Sensing the need for authors to target readers, and the desire for fans to consume that media in a streamlined, graphically rich way, chief executive Ron Martinez decided his service would target in-stream, in-app commerce, which Aerbook debuted in February.
Native advertising is the fastest growing category of ads, says Martinez, the former vice president of intellectual property innovation at Yahoo. So far sales from the new Aerbook offering, introduced in February, have been in the single digit thousands. But Martinez, an idea guy trying to leverage social into sales, senses he's onto something. If you view the link in app, you can buy in-stream, a play on our impulsive, quick-buy culture, which is only accelerated by the click-heavy online set.
"A friend of ours say this is Amazon for Twitter," Martinez quips. "Really is an apt statement."
Around 3,000 books are available from mid-range publishers. To promote interaction, drive attention, and hopefully dollars, readers can share any book's page on social media. And because of public domain and partnerships with mid-sized publishers, there are a lot of good titles, like James Joyce's Dubliners, and The King In Yellow, the book HBO's True Detective is based on.
Aerbook takes 15% from each sale, plus a small processing fee.

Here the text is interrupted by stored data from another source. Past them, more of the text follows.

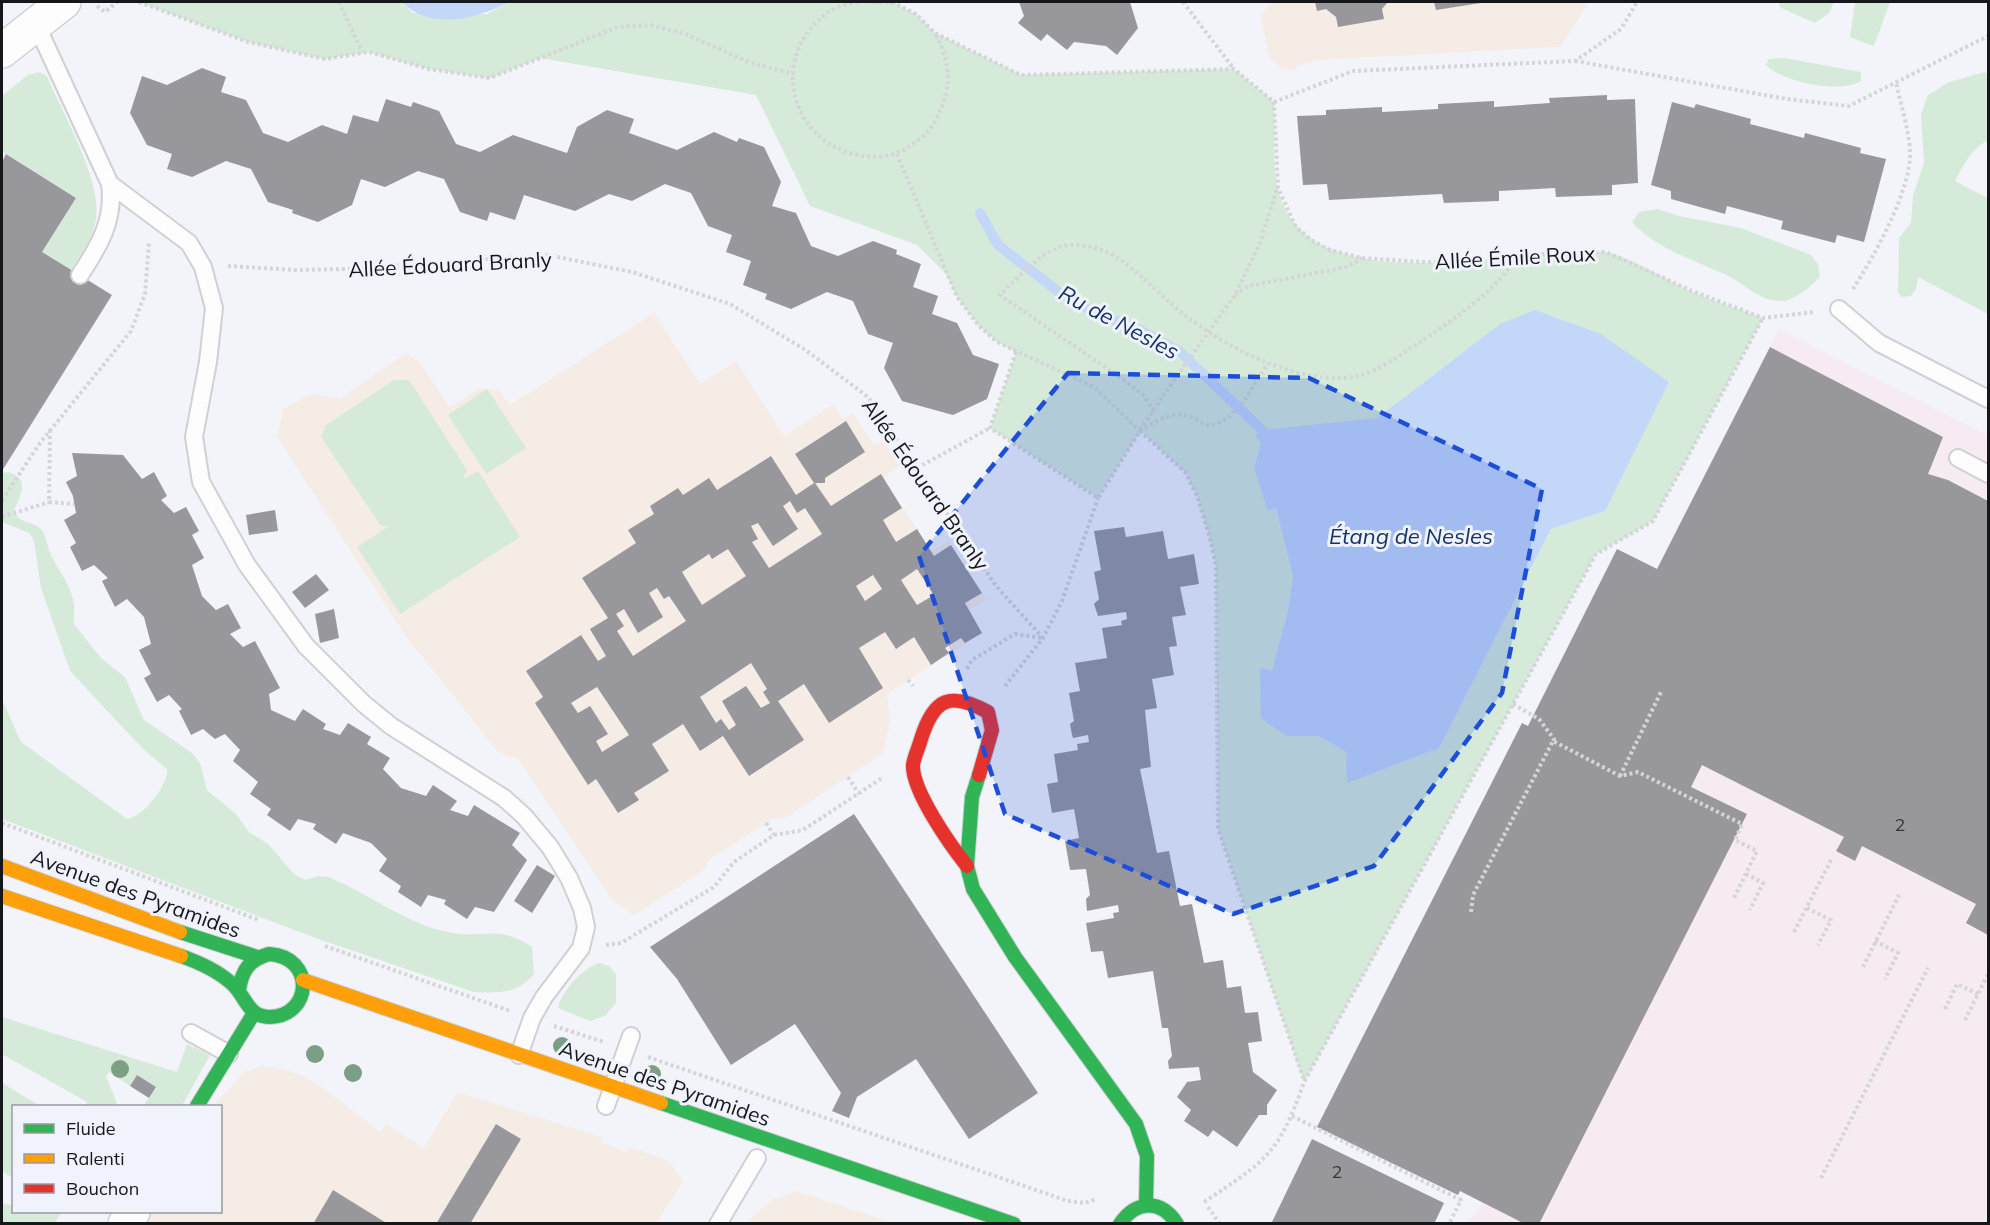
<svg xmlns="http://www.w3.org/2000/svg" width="1990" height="1225" font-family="Mulish,sans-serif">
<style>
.commercial{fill:#f6eaf3}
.education{fill:#f5ece5}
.green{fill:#d6eada;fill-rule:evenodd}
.water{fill:#c3d7f8}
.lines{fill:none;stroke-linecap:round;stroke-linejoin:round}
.stream{stroke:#c3d7f8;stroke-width:10}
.building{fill:#98989c;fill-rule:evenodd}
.lane-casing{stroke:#cfd0d4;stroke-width:20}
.street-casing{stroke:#cfd0d4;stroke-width:36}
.fast-casing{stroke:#cfd0d4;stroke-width:16}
.slow-casing{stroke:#cfd0d4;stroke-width:16}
.jam-casing{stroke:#cfd0d4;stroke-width:16}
.path{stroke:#d4d5d6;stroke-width:4;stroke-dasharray:3 3;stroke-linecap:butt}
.lane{stroke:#fdfdfe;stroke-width:16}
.street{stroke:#fdfdfe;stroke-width:33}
.fast{stroke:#30b455;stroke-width:14}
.slow{stroke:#ff9f0a;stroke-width:14}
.jam{stroke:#e5322d;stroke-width:14}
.path-bridge{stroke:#d4d5d6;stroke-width:4;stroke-dasharray:3 3;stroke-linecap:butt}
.tree{fill:#7c9e85}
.marked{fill:#1d4ed8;fill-opacity:0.2;stroke:#1d4ed8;stroke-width:4.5;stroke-dasharray:12 8;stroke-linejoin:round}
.labels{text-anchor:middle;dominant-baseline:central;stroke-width:6;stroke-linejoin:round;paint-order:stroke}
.number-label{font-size:18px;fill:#36373a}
.street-label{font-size:21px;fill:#16171a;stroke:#f0f2fc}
.water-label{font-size:22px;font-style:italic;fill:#153368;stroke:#f0f2fc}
</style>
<rect width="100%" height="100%" fill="#f3f4f9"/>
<path class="commercial" d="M1779,329L1988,436V1223H1464L1478,1211L1483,1203L1460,1191L1458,1195L1317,1127L1522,723L1529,725L1617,549L1657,568Z"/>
<path class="education" d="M1271,2H1589L1560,47L1318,60L1295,67V70L1281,68L1270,59L1260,16Z
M654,313L700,384L736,361L784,436L834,404L843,420L853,413L874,445L883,440L900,466L883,478L932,552L948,541L986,600L968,611L982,633L887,694L890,723L883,754L785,818H774L707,861L706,869L634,915L612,900L518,759L498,752L407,638L277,437L283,410L309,394L341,398L406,353L419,362L450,408L480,388L499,390L510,405Z
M262,1066L286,1070L306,1077L330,1093L380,1132L386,1124L424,1148L458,1092L602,1137L601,1142L627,1152L630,1147L669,1161L683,1181L657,1223L142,1224L149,1212H220V1106H213L245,1071Z
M797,1191L893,1223H746L772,1200Z"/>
<path class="green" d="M139,2H402L413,13L487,14L509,2H892L916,14L935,33L1021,75L1234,69L1274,102C1275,128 1272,164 1278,189C1306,308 1519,246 1603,252C1626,254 1668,281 1690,291C1714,301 1739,309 1763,318L1653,521L1596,554L1304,1082L1218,829L1216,565L1209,535L1197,496L1185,472L1140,431L1098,498L990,428L1016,352L997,342L979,326L957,297L946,274L917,245L810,206L756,95L540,58L490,78L429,69L369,52L325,59L248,42ZM1500,324L1605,511L1551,529L1439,748L1348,782L1346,752L1319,736H1286L1260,668L1272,670L1288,610L1293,576L1276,508L1269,511L1254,468L1261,442L1340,423L1377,418Z
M1778,2H1834L1829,13L1815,23L1781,8Z
M1855,2H1890L1874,46L1850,37Z
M1784,58L1861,72V81C1841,94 1782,82 1766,65L1769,59Z
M38,72L46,75L50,83C65,118 105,186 95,224C91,241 80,255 71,270L42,252L76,198L2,151V96L28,75Z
M1985,72L1988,75V140C1970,151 1965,163 1955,181L1988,198V314L1918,277L1916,289L1911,296L1902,297L1898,293L1899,238L1911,223L1913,196L1924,163L1921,115L1928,95L1949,82Z
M1658,209L1679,216L1741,228L1811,255L1818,264L1820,277C1811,286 1796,300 1782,301C1759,302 1743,282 1724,274C1692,259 1656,249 1632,222L1639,212Z
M394,380H409L467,470L463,479L478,471L520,537L400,614L357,547L389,526H381L321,437L326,425Z
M487,389L526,448L486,474L448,415Z
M9,472C31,480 20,495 14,511C19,524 30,520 40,528C46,534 46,542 49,550C56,568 72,585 74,605C75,611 73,617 74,624L101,658L125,677L144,720L192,753L200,763L207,790L236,814L249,832L268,844L295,875L306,880L318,876L328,877C368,893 405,923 447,932C482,940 497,923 532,947L534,974C517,994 500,993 474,992L318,939L2,819V699L21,742L127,819C143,817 169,784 167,769L143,749L70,671L41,588L34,541L29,533L2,522V473Z
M599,963L609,966L616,974V1003L605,1016L590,1021L558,1008C562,990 582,969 599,963Z
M2,1017L177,1072L187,1044L210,1055L182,1106H143L156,1088L137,1075L130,1086L109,1072L106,1076L118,1106H85L87,1102L2,1054Z
M2,1083L40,1106H14L13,1178L2,1171Z
M2,1204L13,1205L14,1212H61L55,1223H2Z"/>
<path class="water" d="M402,2H509C477,19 430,31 402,2Z
M1535,310L1601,334L1669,382L1605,511L1551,529L1439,748L1347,783L1346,752L1319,736H1286L1261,718L1260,668L1272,670L1288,610L1293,576L1276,508L1268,511L1254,468L1261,442L1255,436L1262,430L1377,418L1500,324Z"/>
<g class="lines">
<path class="stream" d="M980,213L998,245L1060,293L1097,314L1140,330L1180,352L1262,430"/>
</g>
<path class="building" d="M1019,2H1130L1138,28L1117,55L1106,46L1074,42L1067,50L1047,34L1041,41L1018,23L1024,16Z
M1315,2H1388L1382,9L1384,19L1338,27L1336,17L1326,9L1317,11Z
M1434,2H1481V3L1436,10Z
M202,68L226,77L221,92L246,100L263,133L288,142L322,125L347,134L353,115L378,122L386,99L411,107L413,102L439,111L456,144L480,152L513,135L567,153L577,127L607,110L634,119L629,133L677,150L714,132L737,142L739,138L764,147L781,182L772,206L796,213L811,246L838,256L873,241L897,250L896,254L921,264L913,287L938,296L932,314L957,323L973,355L999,364L987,399L953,415L902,401L884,368L893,343L868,334L853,301L827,292L791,309L765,299L767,294L743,285L751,261L726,252L732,235L708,226L691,193L665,184L632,201L609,194L575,211L524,195L515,220L490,212L487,221L460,212L444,179L418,171L385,187L361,179L352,205L318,222L292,213L293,210L268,202L251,169L226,161L192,177L167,169L172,154L147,145L130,113L142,76L167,85Z
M1607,95V100L1635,99L1638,183L1612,185V195L1556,197L1555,188L1499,191V201L1444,203L1442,194L1329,200L1327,184L1303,185L1297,116L1326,115V110L1382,107V112L1438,109V104L1494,101V107L1550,103L1549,98Z
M1672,102L1694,108L1696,104L1751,119L1750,124L1804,138L1805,133L1861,148L1860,153L1886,159L1864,242L1837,235L1835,243L1781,229L1783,221L1727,206L1725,214L1671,199V191L1651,185Z
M6,154L76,198L42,252L112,295L2,471V162Z
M1770,347L1943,437L1928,474L1948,480L1988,501V935L1966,923L1976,904L1862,846L1855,861L1836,851L1844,837L1702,765L1691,787L1747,814L1539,1224H1525L1460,1191L1458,1195L1317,1127L1522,723L1528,726L1617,549L1657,569Z
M846,421L865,452L825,478V483H815L831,506L881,474L902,508L883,520L896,542L917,529L934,556L951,545L982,593L965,603L982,633L965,643L961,638L945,648L949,653L931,665L914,637L896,649L885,632L859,648L883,688L829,723L804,684L778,701L804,740L749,776L723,736L700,751L683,724L652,744L669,771L634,793L639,800L618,813L596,779L588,785L535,703L543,697L526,671L581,635L598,661L606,656L590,629L608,618L582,578L636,543L628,530L654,514L650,506L678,488L683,495L709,478L717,490L771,456L796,495L814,483L795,454ZM790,501L797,513L805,508L822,534L769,568L752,542L758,539L751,526L758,523L773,546L798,529L783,506ZM728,549L746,576L702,605L682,572L709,554L712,559ZM917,569L934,595L917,605L901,580ZM873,575L882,589L865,601L856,586ZM657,588L664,599L669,596L686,621L633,656L617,631L624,626L616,614L624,609L638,633L663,617L649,593ZM751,663L767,689L763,692L770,703L761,708L746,686L722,701L736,725L729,730L721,719L716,723L700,697ZM597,687L629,735L602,752L596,741L608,734L590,706L578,713L571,703Z
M72,453L123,455L142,479L154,472L167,496L161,500L174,513L186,507L199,531L192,535L204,558L192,565L202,596L216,610L228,604L241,628L230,634L243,647L255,641L280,688L269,694L271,710L295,721L303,709L326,724L323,729L340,735L348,723L371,737L367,744L390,758L383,769L401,788L426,796L433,785L457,801L450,810L468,816L474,805L520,833L512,845L527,860L494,912L475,907L467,919L444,904L446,900L428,895L421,907L398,892L401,886L379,871L387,859L371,843L343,833L336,844L313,829L316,824L298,819L290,831L267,815L271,809L250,794L258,782L233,761L240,750L225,734L215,739L203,729L191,735L179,711L182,709L169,695L157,702L144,678L151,674L139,650L151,644L144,617L127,599L115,607L102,581L108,578L94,565L82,571L70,547L76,543L64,520L76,513L73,496L66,482L77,476Z
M275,510L278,531L249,535L246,515Z
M1124,527L1126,537L1163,531L1168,559L1194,554L1199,584L1180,587L1186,615L1172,617L1177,646L1169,647L1174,675L1152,679L1157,708L1145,710L1151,767L1140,769L1157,853L1169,851L1180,906L1192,904L1204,963L1223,960L1227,988L1241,986L1245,1013L1258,1012L1262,1041L1248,1043L1253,1072L1277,1090L1267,1105V1115H1259L1237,1147L1213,1130L1208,1137L1184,1121L1191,1110L1177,1097L1187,1082L1201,1080L1199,1067L1169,1069L1168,1061L1172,1056L1168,1028H1162L1153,971L1108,978L1103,951L1091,952L1086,923L1114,918L1113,913L1119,912L1118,905L1087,911L1086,899L1090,895L1086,869L1070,870L1065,841L1079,838L1074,809L1052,813L1047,784L1058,782L1054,754L1078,750L1077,744L1089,742L1088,735L1073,738L1072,735L1070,724L1074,721L1069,693L1080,691L1075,663L1107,658L1102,628L1122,625L1121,621L1127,619L1126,612L1098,616L1094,604L1099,599L1094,572L1101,570L1094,531Z
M316,574L329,590L305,608L292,592Z
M334,609L339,638L320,643L315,614Z
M854,814L1038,1093L969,1139L916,1059L857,1097L849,1118L832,1111L841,1093L795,1024L731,1065L677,979L650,947Z
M537,865L555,876L532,913L514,901Z
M137,1075L156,1087L149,1098L130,1086Z
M496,1124L521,1139L470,1224H436Z
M1312,1139L1444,1203L1434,1224H1271Z
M333,1190L388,1224H313Z"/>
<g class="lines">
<defs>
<path id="lane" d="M36,24L110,184L189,243L203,267L214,308L208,362L194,437L201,482L247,565L306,646L364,704L391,726L504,798L524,816L550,847L569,878L582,908L586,927L581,948L544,997L532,1018L519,1055
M80,275C99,246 115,220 110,184
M1839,309L1879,343L1988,399
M1958,458L1988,474
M191,1033L229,1054
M606,1106L631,1036
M718,1224L757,1158"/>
<path id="street" d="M2,51L64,2
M125,1224L133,1212"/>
<path id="fast" d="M979,775L972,797L967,866L973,889L1015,957L1136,1124L1147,1156L1146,1204
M180,932L257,957
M181,956C198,962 216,970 230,982C246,994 246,1017 270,1017C312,1016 316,957 269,954C249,960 242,970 239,990
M661,1103L1014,1224
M197,1106L254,1013
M1120,1224C1136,1200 1161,1199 1177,1224"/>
<path id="slow" d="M2,866L180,932
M2,896L181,956
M303,980L661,1103"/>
<path id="jam" d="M967,866C951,846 912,791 913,765C914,757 919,747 921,739C934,698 950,691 988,712L992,730L979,775"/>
</defs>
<use href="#lane" class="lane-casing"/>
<use href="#street" class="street-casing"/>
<use href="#fast" class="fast-casing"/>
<use href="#slow" class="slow-casing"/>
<use href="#jam" class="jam-casing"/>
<path class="path" d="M139,2L248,42L325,59L369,52L429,69L490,78L618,27L651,25L685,34L751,63L794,74
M339,2L362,52
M858,2C850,4 839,6 832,10C766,51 788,145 863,156C878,158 894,156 907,148C918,140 930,133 936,120C952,87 952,66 935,33
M873,2L892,3
M892,2L916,14L935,33L1021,75L1234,69L1274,102L1278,188L1296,227L1311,240L1330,250L1362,258L1422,262H1476L1557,252H1606L1692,291L1763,318L1815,312
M1183,2L1234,69
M97,6L105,12L117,2
M1575,61L1787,99L1849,106L1988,36
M1274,102L1353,71L1575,61L1621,29L1637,2
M897,154L957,297L979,326L997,342L1094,387L1140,431
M228,266L295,270L346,269L548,255L632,272L730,304L807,351L868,397L996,586L1043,638
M1853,289C1874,256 1911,191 1910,152C1909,130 1901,105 1896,83
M1236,293L1260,243L1277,189
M1235,295L1248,286L1347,267L1362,258
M1016,352L990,428L1098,498L1140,431L1185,472L1197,496L1209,535L1216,565L1218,829L1304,1080
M1154,411L1143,395L1124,380L1000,295C1017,279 1044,247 1069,245C1114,243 1138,275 1168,301C1211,340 1293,386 1352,377C1377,373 1400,355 1420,342C1454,319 1493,293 1516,259
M50,430L49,502L74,504
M1140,430L1163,396
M1140,431C1154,423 1171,410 1188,416C1195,418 1201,424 1209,425C1233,426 1257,380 1268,363
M917,468L990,428
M2,500L40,443L131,331L145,294L149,243
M2,517L49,502
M967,669L972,660L1015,634L1043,638
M908,680L913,686
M1005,686L1043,638L1062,601L1098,498
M1513,704L1539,719L1554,739L1553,741
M1620,776L1661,692
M848,777L859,794
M2,823L259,920
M766,823L774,835
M1746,874L1763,883L1750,910
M1807,908L1831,920L1818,945
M1471,912L1473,895L1553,741L1620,776L1638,772L1742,824L1735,840L1757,851L1733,900
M1794,932L1831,860
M1875,941L1898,953L1885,979
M606,945L621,943L714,887L734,862L774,835L803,830L882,778
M325,946L510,1011
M1863,967L1899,895
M1945,1009L1957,984L1978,994
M1965,1020L1988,974
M554,1026L604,1042
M648,1057L1068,1201L1085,1203L1096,1199
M1292,1116L1461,1200L1449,1224
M1821,1178L1928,968
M1204,1202C1267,1160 1279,1154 1304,1082L1596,554L1653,521L1763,318
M1208,1207L1220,1224"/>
<use href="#lane" class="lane"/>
<use href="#street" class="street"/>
<use href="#fast" class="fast"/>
<use href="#slow" class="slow"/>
<use href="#jam" class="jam"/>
<path class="path-bridge" d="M1163,396L1235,295"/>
</g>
<g class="tree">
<circle cx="562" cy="1046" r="9"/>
<circle cx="315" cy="1054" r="9"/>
<circle cx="120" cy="1069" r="9"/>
<circle cx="353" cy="1073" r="9"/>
<circle cx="652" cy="1074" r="9"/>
</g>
<path class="marked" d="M1068,373L1309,378L1542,489L1502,693L1374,866L1233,914L1005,814L919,556Z"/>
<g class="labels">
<g class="number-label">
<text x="1900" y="824">2</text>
<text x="1337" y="1171">2</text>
</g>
<g class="street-label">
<text transform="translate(1515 257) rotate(-3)">Allée Émile Roux</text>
<text transform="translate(450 264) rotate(-3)">Allée Édouard Branly</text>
<text transform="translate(926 484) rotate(55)">Allée Édouard Branly</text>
<text transform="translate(136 893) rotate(20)">Avenue des Pyramides</text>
<text transform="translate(665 1083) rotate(19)">Avenue des Pyramides</text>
</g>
<g class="water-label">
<text transform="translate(1119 322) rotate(28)">Ru de Nesles</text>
<text x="1411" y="536">Étang de Nesles</text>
</g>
</g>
<rect width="1990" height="1225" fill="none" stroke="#16171a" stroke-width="6"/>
<rect x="12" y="1105" width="210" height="108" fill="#f0f2fc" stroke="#999aa2" stroke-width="1.5"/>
<rect x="24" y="1124" width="30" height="9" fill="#30b455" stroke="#999aa2" stroke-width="1.5"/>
<text x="66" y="1135" font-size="18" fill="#16171a">Fluide</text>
<rect x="24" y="1154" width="30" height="9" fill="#ff9f0a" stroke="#999aa2" stroke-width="1.5"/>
<text x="66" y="1165" font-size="18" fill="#16171a">Ralenti</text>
<rect x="24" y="1184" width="30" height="9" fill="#e5322d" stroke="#999aa2" stroke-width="1.5"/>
<text x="66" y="1195" font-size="18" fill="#16171a">Bouchon</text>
</svg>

For $29 a year, authors can view sale metrics, and add links to other retailers via Aerbook's selling page, driving traffic to sites like Amazon, Nook, Kobo, and Google Play. The $59 annual package is aimed at heavy marketers, with the above features plus preview options on social posts. There is a separate cost for illustrated or PDF to e-book conversion.
Targeting brand affinity and impulsive social media users, buying and selling products via tweets is producing results for companies like Chirpify, which reported more than 300,000 consumers purchasing, sampling products, or accessing content between November and January.
Martinez says he's confident that being able to preview and embed transactions inside a social stream will drive major interaction and sales. It's still early, but if a big publisher and a few star authors get onboard, Aerbook could be a winner.